Plans to “professionalise” the information security have been described as “too rigid for industry”.
According to John Colley, managing director for (ISC)2 EMEA, the report from the Department for Business Innovation and Skills were worrying due to an over reliance on the CESG Certified Professional (CCP) as a foundation for all skills development in the United Kingdom.
“I fear the CCP scheme will not meet the needs of the commercial sector. This scheme goes into fine detail to define roles, several levels of competency specific to those roles, and locks everyone into a rigid, expensive, and over-complicated process, for maintaining something that is never going to be fit for purpose,” says Colley.
The paper detailed the government’s support for cyber skills development and specific initiatives to be funded in 2014/2015. Among some very welcome commitments to work with industry on skills and work experience initiatives, the scheme would form the basis for the development of university curricula, funding incentive schemes through the Higher Education Authority; and to provide guidance for business of all sizes.
Colley said that the CCP scheme, originally launched for government in October 2012, has been developed based on the IISP skills framework published in 2007 after no communication around how the CCP scheme is to be kept up-to-date. GCHQ, the government’s intelligence and security agency, was tasked with developing the CCP scheme.
Colley said: “GCHQ brings a lot to the table, but it is not the only perspective that is relevant here. It is important to see strong endorsement from government for cyber training and education programmes, but one with such a narrow focus is limiting. By the time everything is documented and published, there is a huge risk that requirements will have changed.

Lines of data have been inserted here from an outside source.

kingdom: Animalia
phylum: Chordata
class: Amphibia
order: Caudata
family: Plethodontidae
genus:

“We need to cultivate volumes of people with solid foundations to develop and adapt in what is a very dynamic field of practice. People following the CCP scheme will be locked into a focussed career path and struggle to move laterally, which is exactly how people develop that all-round knowledge and experience that allows them to advance in the commercial sector today. I would like to see a broader, more inclusive approach that allows market-influenced development to continue to respond to the very fluid requirements of the profession.”